* _Exercise inputs_:
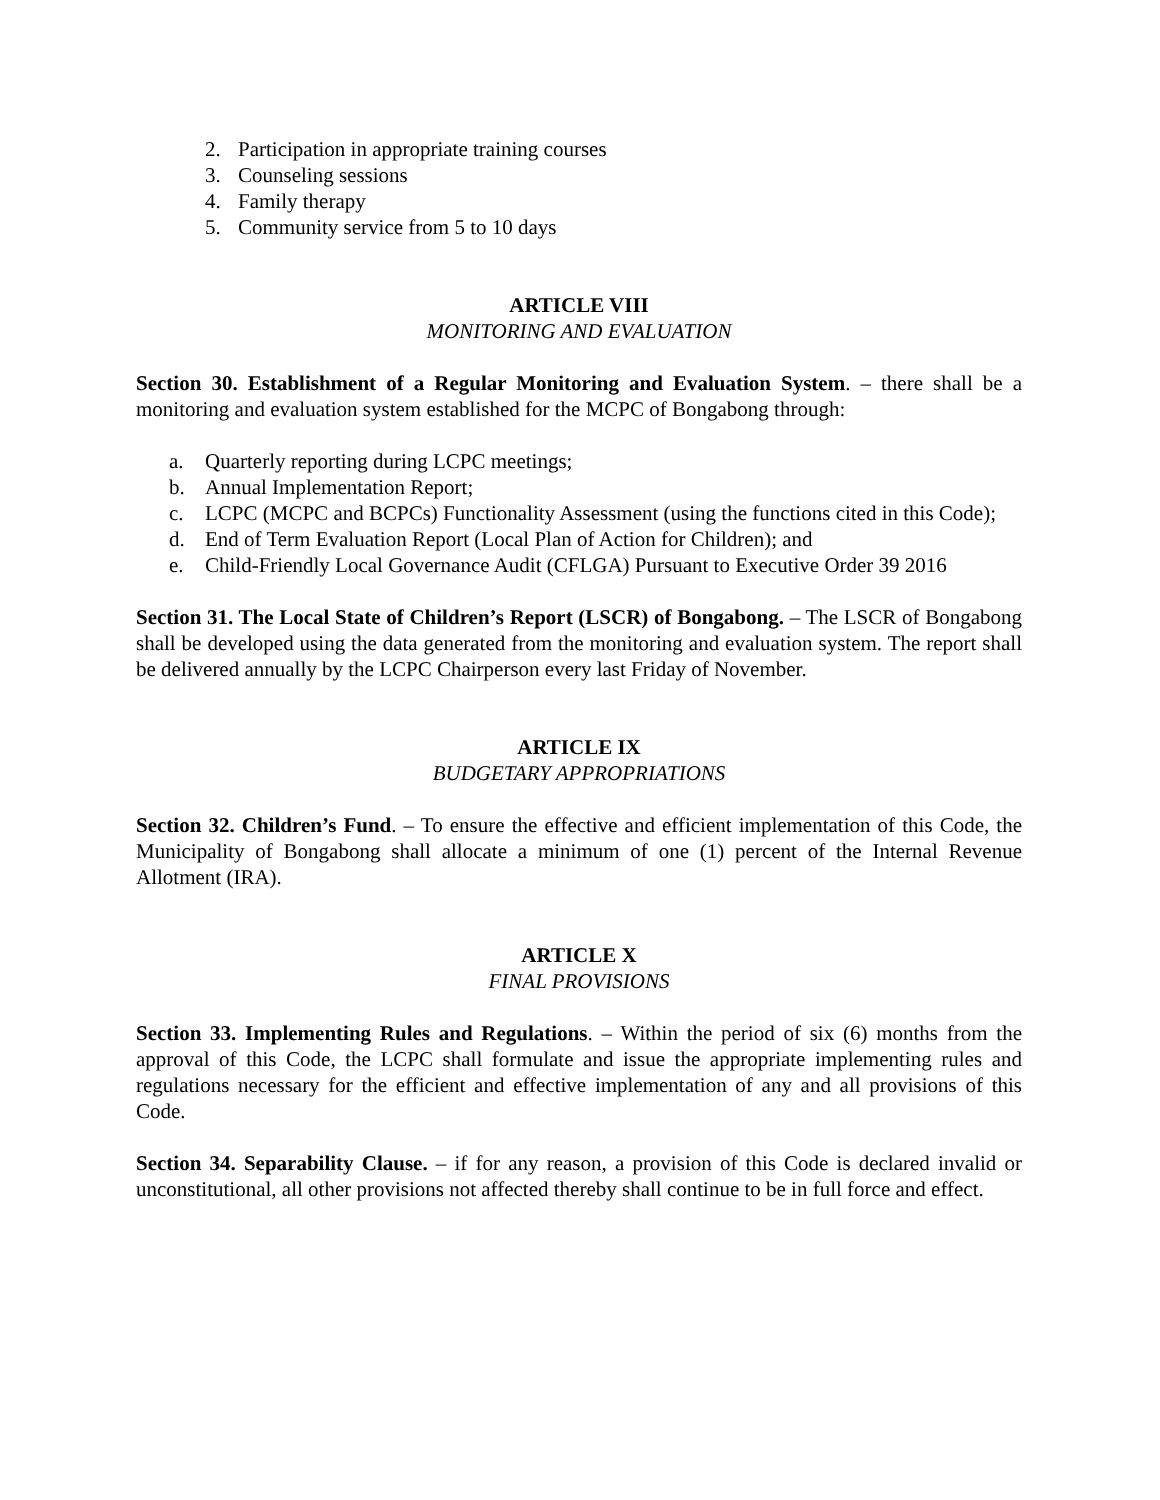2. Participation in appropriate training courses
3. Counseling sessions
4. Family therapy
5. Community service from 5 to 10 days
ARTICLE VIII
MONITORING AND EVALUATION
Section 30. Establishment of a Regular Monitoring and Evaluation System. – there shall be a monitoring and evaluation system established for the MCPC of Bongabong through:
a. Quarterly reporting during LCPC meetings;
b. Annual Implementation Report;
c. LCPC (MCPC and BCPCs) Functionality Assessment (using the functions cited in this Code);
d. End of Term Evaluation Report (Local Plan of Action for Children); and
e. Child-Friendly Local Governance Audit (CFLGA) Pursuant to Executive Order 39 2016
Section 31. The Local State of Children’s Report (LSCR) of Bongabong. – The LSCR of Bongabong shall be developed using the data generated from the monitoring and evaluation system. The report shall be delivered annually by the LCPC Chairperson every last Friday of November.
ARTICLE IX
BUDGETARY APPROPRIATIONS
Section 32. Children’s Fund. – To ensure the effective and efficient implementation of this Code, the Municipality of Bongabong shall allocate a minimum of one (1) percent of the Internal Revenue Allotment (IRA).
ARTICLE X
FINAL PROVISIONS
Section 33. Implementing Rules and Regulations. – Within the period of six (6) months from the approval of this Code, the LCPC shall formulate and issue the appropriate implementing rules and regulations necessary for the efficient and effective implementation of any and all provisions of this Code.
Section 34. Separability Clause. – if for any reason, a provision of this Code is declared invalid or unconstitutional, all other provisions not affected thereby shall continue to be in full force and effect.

* _What you have to do_: All that's required is the material above repeated exactly, minus any picture.

* _Final answer_:
2. Participation in appropriate training courses
3. Counseling sessions
4. Family therapy
5. Community service from 5 to 10 days
ARTICLE VIII
MONITORING AND EVALUATION
Section 30. Establishment of a Regular Monitoring and Evaluation System. – there shall be a monitoring and evaluation system established for the MCPC of Bongabong through:
a. Quarterly reporting during LCPC meetings;
b. Annual Implementation Report;
c. LCPC (MCPC and BCPCs) Functionality Assessment (using the functions cited in this Code);
d. End of Term Evaluation Report (Local Plan of Action for Children); and
e. Child-Friendly Local Governance Audit (CFLGA) Pursuant to Executive Order 39 2016
Section 31. The Local State of Children’s Report (LSCR) of Bongabong. – The LSCR of Bongabong shall be developed using the data generated from the monitoring and evaluation system. The report shall be delivered annually by the LCPC Chairperson every last Friday of November.
ARTICLE IX
BUDGETARY APPROPRIATIONS
Section 32. Children’s Fund. – To ensure the effective and efficient implementation of this Code, the Municipality of Bongabong shall allocate a minimum of one (1) percent of the Internal Revenue Allotment (IRA).
ARTICLE X
FINAL PROVISIONS
Section 33. Implementing Rules and Regulations. – Within the period of six (6) months from the approval of this Code, the LCPC shall formulate and issue the appropriate implementing rules and regulations necessary for the efficient and effective implementation of any and all provisions of this Code.
Section 34. Separability Clause. – if for any reason, a provision of this Code is declared invalid or unconstitutional, all other provisions not affected thereby shall continue to be in full force and effect.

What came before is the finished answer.